Reputation: 75
Extract header tags and its id, text from string in ruby on rails. I tried Nokogiri::XML(content). I dont know how to extract header tags from it. Also header order from the string should not change. If I doc.css('h1').each do |h1|, it will return all h1 tags, so order will be changed. For example
<h1 id='h1'>Header1</h1>
<h3 id='h3'>Header3</h3>
<h2 id='h2'>Header2</h2>
<h5 id='h5'>Header5</h5>
<h6 id='h6'>Header6</h6>
<h3 id='h33'>Header3</h3>
<h4 id='h4'>Header4</h4>
<h2 id='h22'>Header2</h2>
<h6 id='h66'>Header6</h6>
result should be
headers = ["h1", "h3", "h2", "h5", "h6", "h3", "h4", "h2", "h6"]

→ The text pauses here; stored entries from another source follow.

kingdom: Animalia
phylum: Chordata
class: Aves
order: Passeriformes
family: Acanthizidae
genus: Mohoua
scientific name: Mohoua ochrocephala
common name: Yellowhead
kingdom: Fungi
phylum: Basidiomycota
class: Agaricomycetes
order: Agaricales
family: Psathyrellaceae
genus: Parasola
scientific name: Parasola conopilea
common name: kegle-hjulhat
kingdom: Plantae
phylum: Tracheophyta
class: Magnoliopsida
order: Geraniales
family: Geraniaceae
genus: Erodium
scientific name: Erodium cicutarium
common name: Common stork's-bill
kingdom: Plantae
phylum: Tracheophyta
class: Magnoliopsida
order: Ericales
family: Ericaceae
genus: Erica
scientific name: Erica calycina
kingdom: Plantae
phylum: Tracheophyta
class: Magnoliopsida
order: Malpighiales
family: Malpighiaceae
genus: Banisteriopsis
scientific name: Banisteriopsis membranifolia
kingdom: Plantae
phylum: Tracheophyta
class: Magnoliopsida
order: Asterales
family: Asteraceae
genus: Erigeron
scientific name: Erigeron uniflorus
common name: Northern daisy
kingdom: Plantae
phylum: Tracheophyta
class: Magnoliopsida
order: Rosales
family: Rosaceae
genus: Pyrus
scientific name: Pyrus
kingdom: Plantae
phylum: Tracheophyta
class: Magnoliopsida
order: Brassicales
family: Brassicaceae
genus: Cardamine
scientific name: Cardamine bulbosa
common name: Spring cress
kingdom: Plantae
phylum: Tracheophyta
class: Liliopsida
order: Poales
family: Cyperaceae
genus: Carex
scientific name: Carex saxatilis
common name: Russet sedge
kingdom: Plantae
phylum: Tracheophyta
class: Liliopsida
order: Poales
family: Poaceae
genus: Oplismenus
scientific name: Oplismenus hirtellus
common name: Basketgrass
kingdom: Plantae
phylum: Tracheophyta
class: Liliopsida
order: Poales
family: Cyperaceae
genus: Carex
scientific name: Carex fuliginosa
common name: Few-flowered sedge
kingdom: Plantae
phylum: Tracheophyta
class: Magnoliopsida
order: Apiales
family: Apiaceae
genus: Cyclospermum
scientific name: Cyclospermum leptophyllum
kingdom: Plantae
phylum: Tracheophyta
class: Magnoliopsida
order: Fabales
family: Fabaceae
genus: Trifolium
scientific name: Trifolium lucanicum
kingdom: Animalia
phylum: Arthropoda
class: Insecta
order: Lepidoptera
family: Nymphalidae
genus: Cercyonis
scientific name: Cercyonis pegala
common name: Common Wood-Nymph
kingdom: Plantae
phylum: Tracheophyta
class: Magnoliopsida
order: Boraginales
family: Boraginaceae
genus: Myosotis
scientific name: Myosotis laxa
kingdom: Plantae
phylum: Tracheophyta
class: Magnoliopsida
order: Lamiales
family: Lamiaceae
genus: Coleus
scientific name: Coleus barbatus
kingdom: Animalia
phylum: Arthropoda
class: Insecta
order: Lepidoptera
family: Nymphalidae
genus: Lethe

toc = [{'node':'h1', 'value':'Header1', 'id':'h1' }, {'node':'h3', 'value':'Header3', 'id':'h3' }, {'node':'h2', 'value':'Header2', 'id':'h2' }, {'node':'h5', 'value':'Header5', 'id':'h5' }, {'node':'h6', 'value':'Header6', 'id':'h6' }, {'node':'h3', 'value':'Header3', 'id':'h33' }, {'node':'h4', 'value':'Header4', 'id':'h4' }, {'node':'h2', 'value':'Header2', 'id':'h22' }, {'node':'h6', 'value':'Header6', 'id':'h66' }]
My code:
doc = Nokogiri::XML(content)
Kindly help me on this to solve it.
Upvotes: 1
Views: 792
Reputation: 1995
Shorter answer : simply call sort method will order your results as it appears in your source code.
heads = Nokogiri::HTML(object.body).css('h1, h2, h3, h4, h5, h6').sort()
Upvotes: 3
Reputation: 118271
I would do it as below :
html_string = <<-html
<h1 id='h1'>Header1</h1>
<h3 id='h3'>Header3</h3>
<h2 id='h2'>Header2</h2>
<h5 id='h5'>Header5</h5>
<h6 id='h6'>Header6</h6>
<h3 id='h33'>Header3</h3>
<h4 id='h4'>Header4</h4>
<h2 id='h22'>Header2</h2>
<h6 id='h66'>Header6</h6>
html
require 'nokogiri'
doc = Nokogiri::HTML(html_string)
# In the below line, I am first creating the array of elements to search
# in the html document. You may call it also array of CSS rules.
header_tags = (1..6).map { |num| "h#{num}" }
# => ["h1", "h2", "h3", "h4", "h5", "h6"]
headers = []
toc = doc.css(*header_tags).map do |node|
headers << node.name
{'node' => node.name, 'value' => node.text, 'id' => node['id'] }
end
If you look at the method css(*rules)
you would find :
Search this node for CSS rules. rules must be one or more CSS selectors.
Upvotes: 4